In questa occasione ha presentato il cous cous di re Salomone (vincitore
della gara) che si rifà alla tradizione biblica, ma con l’aggiunta
di un ingrediente proveniente da ciascuno dei Paesi in gara. I palestinesi,
dal canto loro, hanno presentato un piatto basato su una varietà
particolare di cous cous, il maftul. Quello servito per la gara ha una
storia ancora più avvincente: la sua ricetta è infatti
stata creata da una cooperativa di 400 donne della Striscia di Gaza,
vedove o figlie di vittime del conflitto israelo-palestinese. Lanciato
in una delle precedenti edizioni del festival, questo maftul è
ora commercializzato anche in Italia grazie al circuito del commercio
equo e solidale. Pertanto le donne di questa cooperativa sono così
in grado, da sole, di sostenere economicamente tutta la comunità
del loro piccolo villaggio.
Ristorazione
La filosofia buddista ama la cucina italiana
La notizia è stata battuta dall’agenzia Ansa e credo valga
la pena riprenderla.

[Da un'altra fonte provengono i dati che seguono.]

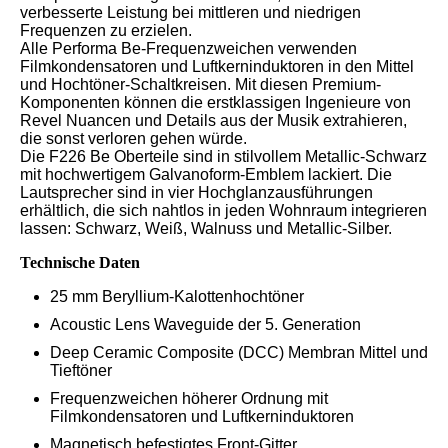
verbesserte Leistung bei mittleren und niedrigen
Frequenzen zu erzielen.
Alle Performa Be-Frequenzweichen verwenden
Filmkondensatoren und Luftkerninduktoren in den Mittel
und Hochtöner-Schaltkreisen. Mit diesen Premium-
Komponenten können die erstklassigen Ingenieure von
Revel Nuancen und Details aus der Musik extrahieren,
die sonst verloren gehen würde.
Die F226 Be Oberteile sind in stilvollem Metallic-Schwarz
mit hochwertigem Galvanoform-Emblem lackiert. Die
Lautsprecher sind in vier Hochglanzausführungen
erhältlich, die sich nahtlos in jeden Wohnraum integrieren
lassen: Schwarz, Weiß, Walnuss und Metallic-Silber.
Technische Daten
25 mm Beryllium-Kalottenhochtöner
Acoustic Lens Waveguide der 5. Generation
Deep Ceramic Composite (DCC) Membran Mittel und
Tieftöner
Frequenzweichen höherer Ordnung mit
Filmkondensatoren und Luftkerninduktoren
Magnetisch befestigtes Front-Gitter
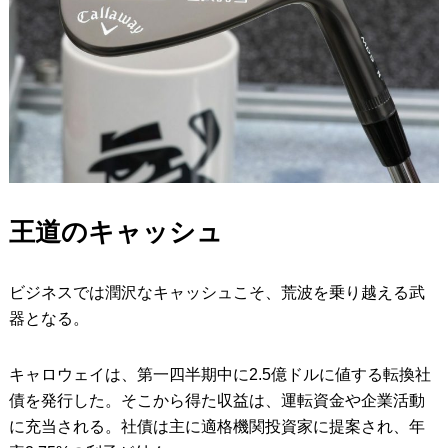
王道のキャッシュ
ビジネスでは潤沢なキャッシュこそ、荒波を乗り越える武
器となる。
キャロウェイは、第一四半期中に2.5億ドルに値する転換社
債を発行した。そこから得た収益は、運転資金や企業活動
に充当される。社債は主に適格機関投資家に提案され、年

Nel tempio “Tsukiji Hongan-ji” di Tokio
c’è un ristorante di cucina italiana battezzato “Cafe
de Shinran”, in riferimento al monaco giapponese fondatore di
una delle scuole buddiste più antiche dove vige l’antico
motto “Slow Spiritual Life”. Il legame con la nostra cucina
va oltre il semplice business, l’insegnamento di Buddha è
slow, che riconduce in qualche modo direttamente alla filosofia portata
avanti da Slow Food, noto in Giappone anche grazie alla frequente collaborazione
con la rivista salutista “Sotokoto”, principale sponsor
di questo ristorante italo-buddista. In questa particolare esperienza
mistico-culinaria, niente è lasciato al caso, soprattutto per
il menù: con un prezzo medio di 1.500/2.000 yen a portata (9-12
euro), è possibile gustare i nostri piatti tipici come vari tipi
di pasta fresca fatta a mano, trippa al sugo, tagliata di manzo e insalatone
con rucola e formaggi lodigiani. Il tutto è preparato seguendo
i dettami delle ricette tradizionali, utilizzando esclusivamente materie
prime (sia giapponesi che italiane) di alta qualità assolutamente
senza alcun additivo chimico.
“La cucina italiana - spiega il responsabile del Café de
Shinran - è quella che più si adatta a uno stile di vita
salutare e in sintonia con la natura, filosofia insita nell’insegnamento
buddista: semplicità e benessere per corpo e mente”.